We Who Are Alive and Remain
- Author: Marcus Brotherton
- Publisher: Penguin, Berkley-Caliber
- Publication date: 2009

= We Who Are Alive and Remain =

Military Non-fiction book by Marcus Brotherton

We Who Are Alive and Remain: Untold Stories from the Band of Brothers is a military non-fiction book published in 2009 by Penguin/Berkley-Caliber publishers. Journalist Marcus Brotherton is credited with the book's authorship. Brotherton also co-wrote Call of Duty with Lt. Lynn "Buck" Compton.

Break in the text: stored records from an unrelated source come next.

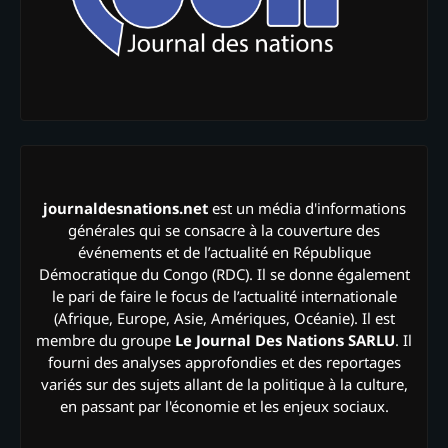
journaldesnations.net
est un média d'informations
générales qui se consacre à la couverture des
événements et de l’actualité en République
Démocratique du Congo (RDC). Il se donne également
le pari de faire le focus de l’actualité internationale
(Afrique, Europe, Asie, Amériques, Océanie). Il est
membre du groupe
Le Journal Des Nations SARLU
. Il
fourni des analyses approfondies et des reportages
variés sur des sujets allant de la politique à la culture,
en passant par l'économie et les enjeux sociaux.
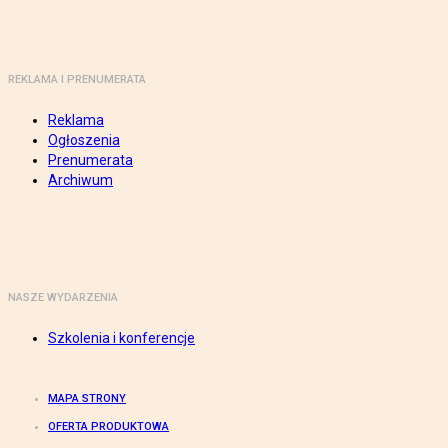
REKLAMA I PRENUMERATA
Reklama
Ogłoszenia
Prenumerata
Archiwum
NASZE WYDARZENIA
Szkolenia i konferencje
MAPA STRONY
OFERTA PRODUKTOWA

The book lists 20 main contributors all of whom were members of Easy Company, 506th PIR, 101st Airborne, the company of soldiers that has come to be known as the original Band of Brothers. The company's nickname, Band of Brothers, was taken from the 1992 book of the same name authored by historian Stephen Ambrose that was later turned into an award-winning HBO miniseries by Tom Hanks and Steven Spielberg in 2001.

The 20 contributors were all alive when the book was released in May 2009, except Norman Neitzke, who died December 8, 2008, at age 82, while the book was in the final stages of production.

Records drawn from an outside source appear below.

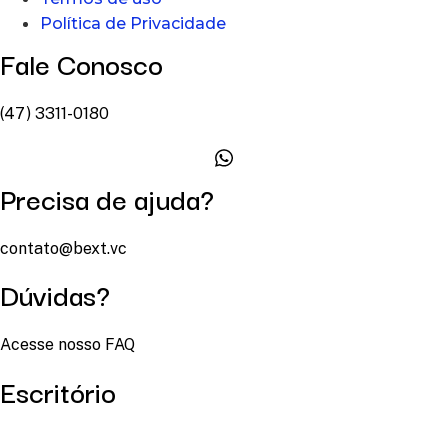
Política de Privacidade
Fale Conosco
(47) 3311-0180
Precisa de ajuda?
contato@bext.vc
Dúvidas?
Acesse nosso FAQ
Escritório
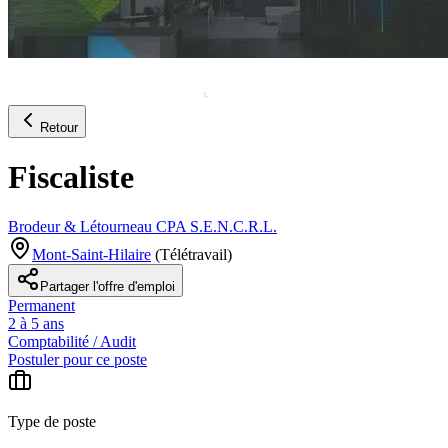
Retour
Fiscaliste
Brodeur & Létourneau CPA S.E.N.C.R.L.
Mont-Saint-Hilaire
(
Télétravail
)
Partager l'offre d'emploi
Permanent
2 à 5 ans
Comptabilité / Audit
Postuler pour ce poste
Type de poste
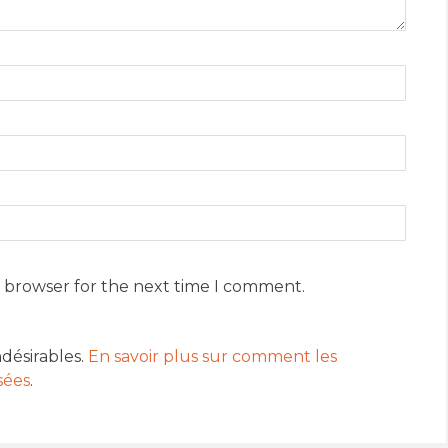
s browser for the next time I comment.
ndésirables.
En savoir plus sur comment les
sées
.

The title of the book comes from 1 Thessalonians 4:17: "Then we who are alive and remain shall be caught up together with them in the clouds to meet the Lord in the air."

==Contributors==
- Roderick Bain
- Don Bond
- Roy Gates
- Ed Joint
- Joseph Lesniewski
- Al Mampre
- Earl McClung
- Norman Neitzke
- Ed "Doc" Pepping
- Frank Perconte
- Darrell "Shifty" Powers
- Frank J. Soboleski
- Herb Suerth, Jr. (president of the Men of Easy Company Association at the time of publication)
- Amos "Buck" Taylor
- Ed Tipper
- Bill Wingett
- Hank Zimmerman

The book traces the life stories of the contributors through basic training and World War II. Major campaigns of Easy Company include the Normandy Campaign, Operation Market Garden in the Netherlands, the Siege of Bastogne, Hagenau, Ruhr/ Germany, and occupation duties in Austria.

Three essays are provided at the back of the book in appendix form. The essays, titled Memories of my father, are from adult-children of deceased members of Easy Company. Mike Sobel talks about his father, Herbert Sobel. C. Susan Finn talks about her father, Robert Burr Smith, and George Luz Jr. and Lana Luz Miller (brother and sister) talk about their father, George Luz Sr.

The book made the New York Times Extended Bestseller list for Hardcover Nonfiction the sales week of June 28, 2009. The following week it climbed from #34 to #28. In July 2009 the book reached #10 on the New York Times Bestseller list for Political books.